1. Find a rowing machine
If you live in a state with a legitimate icy winter, you will find that the cold weather can restrict your access to the water and limit your training options. Fortunately, most modern gyms are equipped with machines that are almost as effective for your training as rowing out on the water, and Dustin advises you to look for a rowing machine as your next best option if weather renders rowing on the open water impossible.
“The most effective off-the-water training you can do is to row on a rowing machine,” Dustin explained. “Other things like running and cycling are good for general fitness, but the rowing machine allows you to use the motion and work on your technique if you’re paying attention. You’re compressing the body and stretching out the muscles in the same way that you’re going to use them out on the water.”
2. Get to the weight room
Obviously, rowing requires a great deal of strength from all parts of the body, and the natural rowing motion provides a great deal of the necessary muscle development rowers need. At the same time, Dustin advises all competitive rowers to lift weights in order to develop the kind of power throughout the body that makes the resistance of the water against the oars seem less problematic.
“It can be a huge benefit to do add weight training in with your rowing,” Dustin advised. “Core training is something that almost everybody needs to supplement, and when you’re rowing you really need your core to be in shape. Weight lifting generally strengthens your muscles – both the primary muscles you’re going to use for rowing, and the complimentary muscles.”
3. Can’t row? Get a bike, or start running
While rowing should certainly be the go-to exercise for competitors in related sports, the general cardiovascular conditioning that helps rowers is something that can be helped by a variety of exercises. Dustin is particularly fond of cycling and running as alternative means of cardiovascular training when the ability to row is unavailable.
“Cycling is fantastic,” Dustin affirmed. “It doesn’t use the upper body as much as rowing, but the muscles of the legs, and particularly the muscles around the thighs are use. And of course, one of the easiest means of cross training is going for a run. You’re using the legs rather than the arms, but you’re stimulating the cardiovascular system, which is essential for rowing.”
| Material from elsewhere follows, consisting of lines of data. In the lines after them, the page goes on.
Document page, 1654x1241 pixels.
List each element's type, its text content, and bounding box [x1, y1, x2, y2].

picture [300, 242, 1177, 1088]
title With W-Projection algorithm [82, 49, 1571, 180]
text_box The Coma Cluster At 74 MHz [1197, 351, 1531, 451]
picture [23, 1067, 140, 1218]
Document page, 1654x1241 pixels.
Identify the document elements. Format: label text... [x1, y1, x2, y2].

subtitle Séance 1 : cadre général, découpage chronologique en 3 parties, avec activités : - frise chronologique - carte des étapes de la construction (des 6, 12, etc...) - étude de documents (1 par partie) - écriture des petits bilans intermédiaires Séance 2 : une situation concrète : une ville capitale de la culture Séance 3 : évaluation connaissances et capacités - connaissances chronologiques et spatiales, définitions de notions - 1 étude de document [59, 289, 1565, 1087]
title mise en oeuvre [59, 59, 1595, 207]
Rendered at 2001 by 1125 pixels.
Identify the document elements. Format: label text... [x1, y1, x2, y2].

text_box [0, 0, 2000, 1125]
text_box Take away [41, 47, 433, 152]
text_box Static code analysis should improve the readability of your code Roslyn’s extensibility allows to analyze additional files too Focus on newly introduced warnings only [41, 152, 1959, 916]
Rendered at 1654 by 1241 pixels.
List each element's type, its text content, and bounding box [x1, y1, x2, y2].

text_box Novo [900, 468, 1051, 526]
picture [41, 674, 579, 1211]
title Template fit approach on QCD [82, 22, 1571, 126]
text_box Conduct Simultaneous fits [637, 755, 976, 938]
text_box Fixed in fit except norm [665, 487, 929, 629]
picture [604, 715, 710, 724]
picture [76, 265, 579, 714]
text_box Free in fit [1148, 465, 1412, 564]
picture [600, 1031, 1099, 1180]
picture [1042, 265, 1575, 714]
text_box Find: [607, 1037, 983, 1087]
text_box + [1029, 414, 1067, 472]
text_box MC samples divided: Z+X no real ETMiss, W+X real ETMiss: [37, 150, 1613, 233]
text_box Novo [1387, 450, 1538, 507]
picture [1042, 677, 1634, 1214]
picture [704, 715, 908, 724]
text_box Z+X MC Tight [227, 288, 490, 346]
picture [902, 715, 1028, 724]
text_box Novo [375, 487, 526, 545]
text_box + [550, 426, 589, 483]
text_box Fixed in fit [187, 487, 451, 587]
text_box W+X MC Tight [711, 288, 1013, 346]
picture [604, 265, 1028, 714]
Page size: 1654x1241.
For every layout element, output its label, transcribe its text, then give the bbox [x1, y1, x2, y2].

4. Decide if you’re a loner, or a team player
Sports like football require the presence of other players in order to play the game; rowing doesn’t have this limitation. Rowers have the option of competing on teams, or they have the ability to perform individually if they prefer. Either way, Dustin says there are decisions rowers need to make before they decide whether or not they are going to compete with a team, or as a solo act.
“If you’re rowing on your own, you have the disadvantage that you’re the only one rowing the boat everything hinges on you,” Dustin explained. “If you’re particularly fit or competitive, you can go on your own pace and succeed if you have the ability to do so. In a team, your speed is dependent on technique and timing, and if any one person is out of timing or not pulling their own weight, the boat will be much slower. The greatest principle in team rowing is you don’t want to be the weak link. If everyone has that mindset, that is the recipe for a team to be extremely effective inasmuch as you can will yourself to keep going as hard as you can for the sake of the team.”
5. A rower’s body can hold up in any athletic setting
While there are many competitive rowers who train year round, some rowers enjoy other forms of fitness, and they also enjoy participating in other sports. Fortunately, Dustin identifies rowing as a form of exercise that doubles as a fitness tool that can make you more effective in just about any other sport you might choose to compete in.
“Rowing won’t give you the skills to play other sports, but it is good for flexibility and overall fitness, so if you play soccer or something like that, it will definitely help your endurance,” said Dustin. “It’s good cross training for anyone that wants to add a fitness component to whatever other sports they’re working on. For example, plenty of runners use rowing as a cross training tool for fitness.”
The Meijer State Games of Michigan is a multi-sport, Olympic-style event(s) that welcome athletes regardless of age or ability level. The Games embody the values of participation, sportsmanship and healthy living.